Richard Chisolm

Personal Statement

Having spent most of my childhood drawing, painting and studying art, I turned to making films when I was about fifteen. From the University of Maryland I received a B.A. degree in Interdisciplinary Studies in 1982, with cinematography as a focus. 

During most of the nineteen-eighties, I free-lanced as a camera assistant and then cameraperson, and taught film courses at the Johns Hopkins University. I have worked on a wide variety of commercials, feature films, TV shows, corporate and educational projects. However, most of my work and passion continues to be shooting documentaries and actuality style drama. As a DP, I work in all professional formats of film and video, including 16mm, 35mm, DV, Betacam, and Hi-def.

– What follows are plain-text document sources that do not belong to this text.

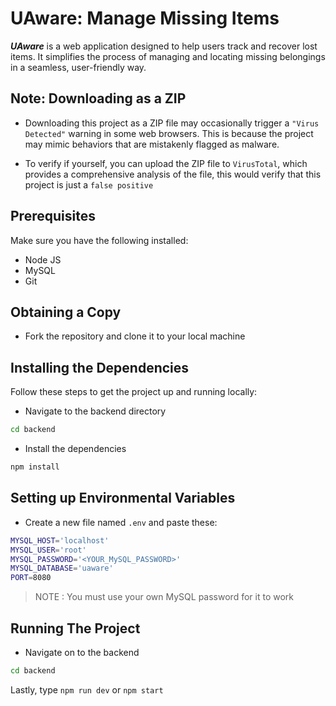 # UAware: Manage Missing Items

***UAware*** is a web application designed to help users track and recover lost items. It simplifies the process of managing and locating missing belongings in a seamless, user-friendly way.

## Note: Downloading as a ZIP
- Downloading this project as a ZIP file may occasionally trigger a ``"Virus Detected"`` warning in some web browsers. This is because the project may mimic behaviors that are mistakenly flagged as malware.

- To verify if yourself, you can upload the ZIP file to ``VirusTotal``, which provides a comprehensive analysis of the file, this would verify that this project is just a ``false positive``

## Prerequisites
Make sure you have the following installed:
- Node JS
- MySQL
- Git

## Obtaining a Copy
- Fork the repository and clone it to your local machine

## Installing the Dependencies
Follow these steps to get the project up and running locally:

- Navigate to the backend directory
```bash
cd backend
```

- Install the dependencies
```bash
npm install
```

## Setting up Environmental Variables
- Create a new file named `.env` and paste these:
```bash
MYSQL_HOST='localhost'
MYSQL_USER='root'
MYSQL_PASSWORD='<YOUR_MySQL_PASSWORD>' 
MYSQL_DATABASE='uaware'
PORT=8080
```
> NOTE : You must use your own MySQL password for it to work

## Running The Project
- Navigate on to the backend
```bash
cd backend
```
Lastly, type `npm run dev` or `npm start`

I have always wanted to make moving images for which the world has a need and I am intensely drawn to the depiction and observation of real life. I thoroughly enjoy being "in the moment" and consider the recording of people’s lives, thoughts and experiences to be the most meaningful task I can possibly perform. When shooting, I think about the concerns of the producer, the balance of light and shadows, the interplay of camera and subject movement and the crucial concerns of the eventual editing process. But transcending all of this, I imagine in the back of my mind the perspective of a curious yet critical viewer. I try to do whatever I can to deliver to that audience the feeling of being there and the reason for observing. To me this intuitive process is as important and integral as the technical aspects of cinematography.

Recent projects include Spies That Fly for PBS/NOVA, The Press Secretary, a high-definition video documentary on the White House press office for PBS, the 6-part ABC television series Hopkins 24/7 (DuPont Columbia Award Recipient 2001), a 5-part series called Nurses for Discovery Health, and  additional camera work for The Wire, an HBO drama series.

Over the years I have done camera work for 11 National Geographic specials, two of which have earned prime-time Emmy nominations for cinematography. In 1998, I received the Emmy for one of those nominations, a one-hour film entitled Don’t Say Goodbye: America’s Endangered Species. In 2001, I was chosen as a Distinguished Alumni of the Year by the University of Maryland Baltimore County.